In other words, there's been nothing yet but the fears of suburban whites with little experience of urban blacks. Notice there's still no reports of actual incidents, just "fear." And folks who live downtown don't want the busyness of the place to impact their privileged lives. Someone from New York should talk to these folks, and soon, because these idiots have no clue!

Brown warns the ordinance could be enforced in a way that
discriminates against young people who aren't harming anyone.
That's a concern, but the same could be said of most laws on the

Any police officer who engages in harassment should be held
accountable for his or her actions. The Police Department has an
internal affairs bureau that investigates such complaints.
Does anyone really doubt that this law would be selectively enforced, and differently enforced depending on the race of the officer and of the complainant?

Ask any Memphis black about run-ins with the police. Ask those who've gone to the Review Board if they were satisfied or if the incident was ruled in the police's favor. The CA's bland but bold-faced assertions are meaningless.

Councilman Myron Lowery's proposal that police crack down on
rowdy youths by vigorously enforcing the law against disorderly
conduct is valid. Such laws can be especially helpful if a police
officer witnesses the conduct. A city anti-noise law also could be
enforced more strictly downtown.

Better traffic control by police and cooperation by downtown
merchants, including parking garage operators, also would
improve traffic flow downtown...
There's your solution right there! But it would require more police than are currently out there, which is expensive. Instead, give the police a tool they can whip out whenever circumstances are messy. I'm not anti-police, not by any means, but taking from the citizens their right of free assembly, no matter how unruly that assembly is, to give to the police even more power is almost always the wrong solution.

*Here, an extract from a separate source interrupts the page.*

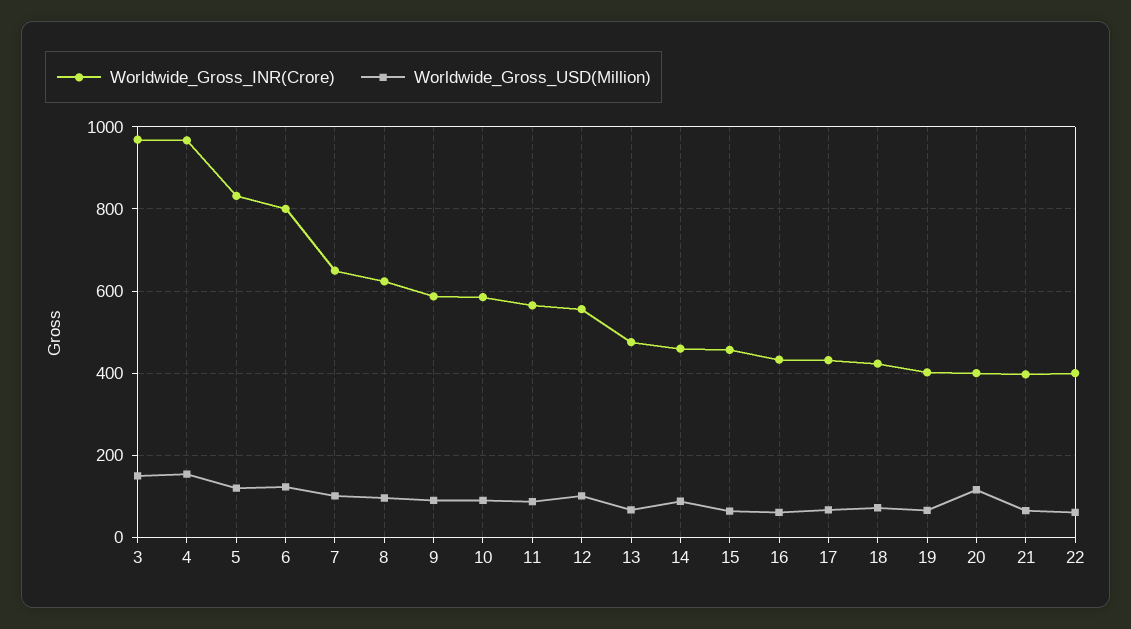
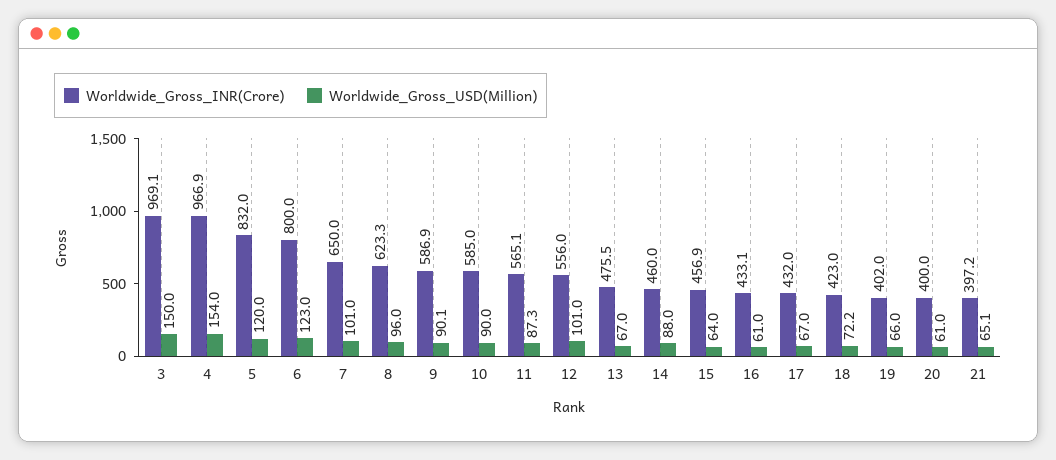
Worldwide_Gross_USD(Million), 20: 120 -> 61
Worldwide_Gross_INR(Crore), 22: 400 -> none
Worldwide_Gross_USD(Million), 22: 60 -> none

Downtown has grown and prospered with the addition of such
attractions as AutoZone Park, Peabody Place and South Main art
galleries. Beale Street continues to be a people magnet, with its
flourishing restaurant and club scene. Over the next two years or
so, a refurbished concert venue at Memphis Cook Convention
Center and a new arena will create demand for more parking
spaces, more traffic lanes for downtown ingress and egress, and
an even greater police presence.
And how much planning and adjusting has the City done in foreknowledge of this? Squat! Developers keep wedging more and more into the already-crowded downtown and the City just looks on. There's been no street-level planning of traffic and people flow. The parking situation was already bad before Autozone Park and other attractions were built. But the City blithely watches and the CA blames the kids.

The success of downtown Memphis affects the quality of life of
every resident of the region, by providing a greater variety of
cultural experiences and generating sales tax receipts that help
defray public costs of development. The new anti-cruising
ordinance would be a small but helpful tool in the overall effort to
make downtown thrive.
That first sentence is a load of hooey! It's a self-serving argument if ever there was one. The CA, and the City government, is in the back pocket of the developers and bankers who want to make piles of money. The citizenry has been hijacked and pushed around to make their fantasies come true, to line their pockets with our money.

This may seem a petty thing to get worked up over, but it's a very fundamental right that's being bought and sold here. I hope that crowds of kids show up at the City Council meeting and scare the holy crap out of them. Serves 'em right.